Herman, (author) 28 October 2022

Hi Lars,

Since I focus on Sitecore on this blog, I can see why it might look like that. In reality I use this for Entity Framework as well with a generics-version of the code that looks like:

public class OrderBy<TToOrder, TBy> : IOrderBy
{
	private readonly Expression<Func<TToOrder, TBy>> expression;
	
	public OrderBy(Expression<Func<TToOrder, TBy>> expression)
	{
		this.expression = expression;
	}

	public dynamic Expression => this.expression;
}

Then you can instantiate with something like new OrderBy<YourEFDbSetType, DateTime>(x => x.LastModified) and the rest of the code is the same.

Hi Graham, How I define the ‘queryable’ variable to begin with.

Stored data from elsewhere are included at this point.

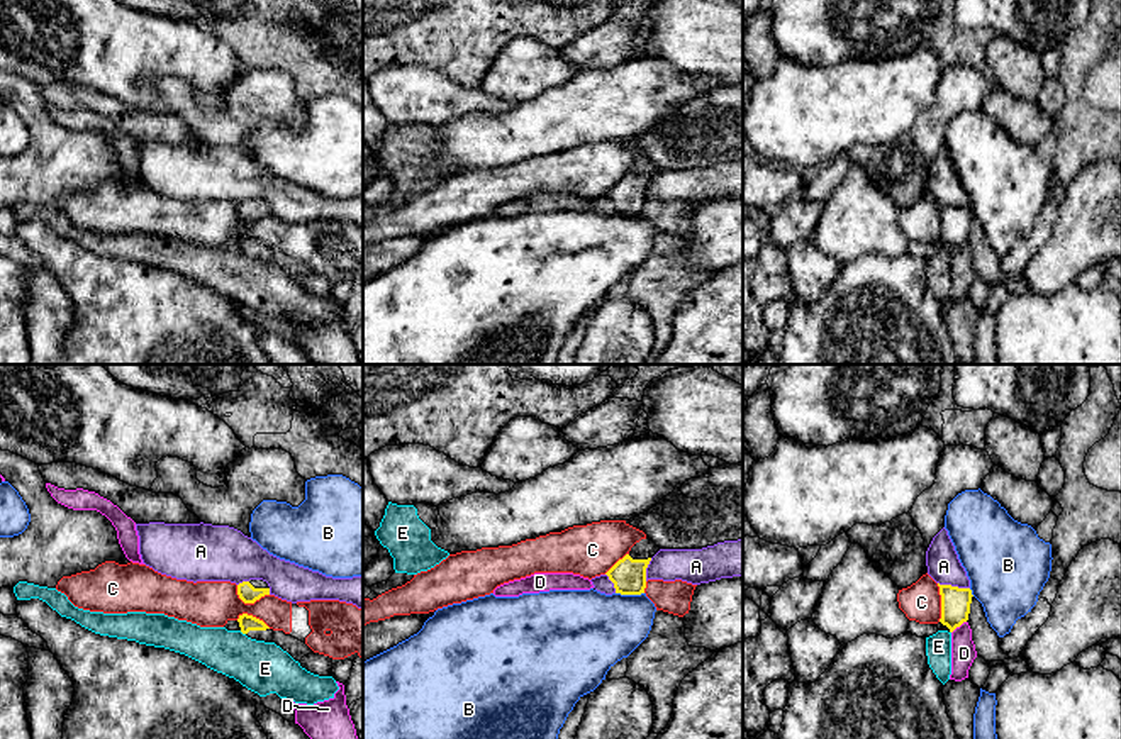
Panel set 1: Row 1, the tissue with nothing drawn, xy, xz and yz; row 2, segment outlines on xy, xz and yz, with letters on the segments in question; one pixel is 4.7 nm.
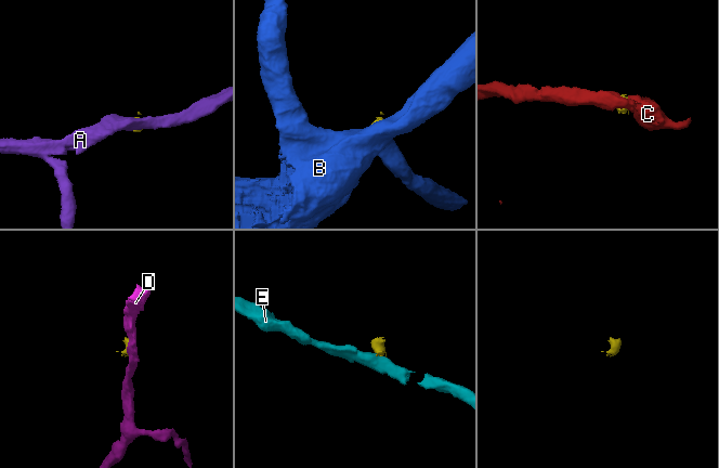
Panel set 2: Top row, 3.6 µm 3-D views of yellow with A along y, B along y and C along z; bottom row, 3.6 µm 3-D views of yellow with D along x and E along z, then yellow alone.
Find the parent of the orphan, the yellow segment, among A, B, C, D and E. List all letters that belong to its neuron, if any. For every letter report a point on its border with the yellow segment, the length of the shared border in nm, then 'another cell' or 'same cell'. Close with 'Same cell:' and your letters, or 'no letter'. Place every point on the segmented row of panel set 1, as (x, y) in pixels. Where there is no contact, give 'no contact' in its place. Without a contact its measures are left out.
A: meets yellow in yz at (953, 587); contact 160 nm long; another cell
B: meets yellow in xz at (630, 594); contact 140 nm long; another cell
C: meets yellow in xy at (248, 602); contact 170 nm long; another cell
D: meets yellow in yz at (959, 626); contact 90 nm long; another cell
E: meets yellow in xy at (243, 633); contact 40 nm long; another cell
Same cell: no letter

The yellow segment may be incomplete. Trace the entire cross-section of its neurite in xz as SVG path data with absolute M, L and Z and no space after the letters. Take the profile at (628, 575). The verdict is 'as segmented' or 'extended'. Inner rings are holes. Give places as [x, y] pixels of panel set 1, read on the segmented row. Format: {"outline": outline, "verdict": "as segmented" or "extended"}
{"outline": "M646 539L636 542L605 575L614 583L616 593L641 595L646 588L646 568L660 547Z", "verdict": "extended"}

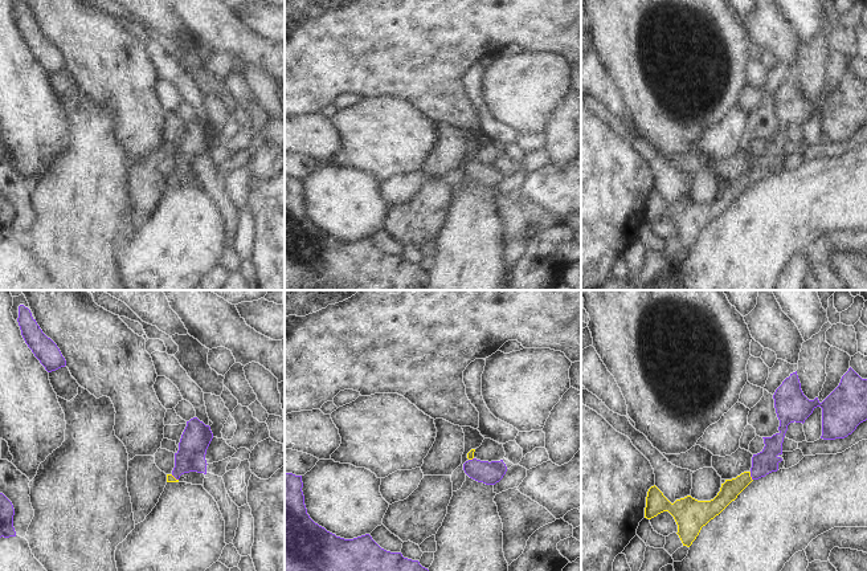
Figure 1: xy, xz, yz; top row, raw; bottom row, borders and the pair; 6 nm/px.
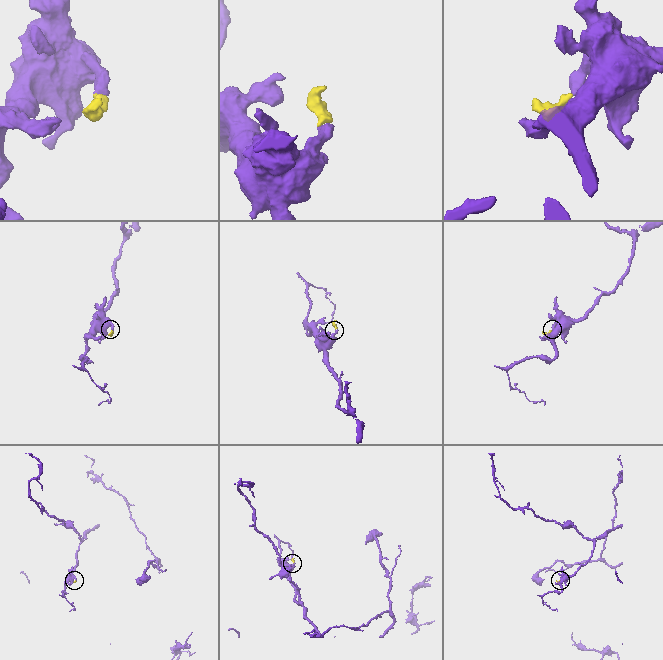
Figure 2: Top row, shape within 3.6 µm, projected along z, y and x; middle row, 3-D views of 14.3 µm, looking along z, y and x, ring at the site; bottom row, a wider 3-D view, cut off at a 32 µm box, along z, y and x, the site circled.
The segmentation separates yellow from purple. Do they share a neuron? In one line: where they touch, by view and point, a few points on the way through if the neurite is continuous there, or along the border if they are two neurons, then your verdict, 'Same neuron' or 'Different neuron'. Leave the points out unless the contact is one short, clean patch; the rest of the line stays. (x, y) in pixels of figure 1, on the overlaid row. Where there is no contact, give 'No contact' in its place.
Touches yellow at yz (749, 476). Path across: yz (730, 490), (749, 476), (767, 461). Same neuron

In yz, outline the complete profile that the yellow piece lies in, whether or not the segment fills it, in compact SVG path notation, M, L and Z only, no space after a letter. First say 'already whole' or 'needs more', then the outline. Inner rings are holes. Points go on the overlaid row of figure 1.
needs more; M851 367L839 386L821 403L809 400L802 389L797 371L790 374L776 389L774 408L780 420L778 433L764 439L764 449L753 454L752 468L736 478L725 480L711 501L698 501L691 495L671 503L654 485L646 497L645 518L651 519L668 511L676 525L683 546L690 547L703 526L719 515L753 481L778 470L782 461L782 442L790 423L805 423L817 407L822 408L823 440L844 439L867 420L867 379L862 379Z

In my case I have to sort a list of objects not by one field , by several fields. the sorting definition is a list by itself.

Thanks

Herman, (author) 22 October 2022

Hi Itzhak,

You could do something like this:

string[] sortingDefinitions = new string[3] { "age", "hired", "name" };

IOrderedQueryable<SearchResultItem>? queryable = null;

foreach (var sortingDefinition in sortingDefinitions)
{
    queryable = queryable?.ThenBy(OrderFunctions[sortingDefinition])
        ?? yourListOfObjects.AsQueryable().OrderBy(OrderFunctions[sortingDefinition]);
}

The line in the foreach is a shorthand to say “if queryable isn’t defined yet, define it from yourListOfObjects with the first sortingDefinition as OrderBy(), else expand it with ThenBy().

Herman, (author) 06 July 2022

Hi Graham, SearchResultItem is the object that’s being ordered to begin with.

In my example it comes from the Sitecore API, in the Sitecore.ContentSearch.SearchTypes namespace, but if you are using this for Linq-to-SQL it’ll be one of the classes generated by Entity Framework.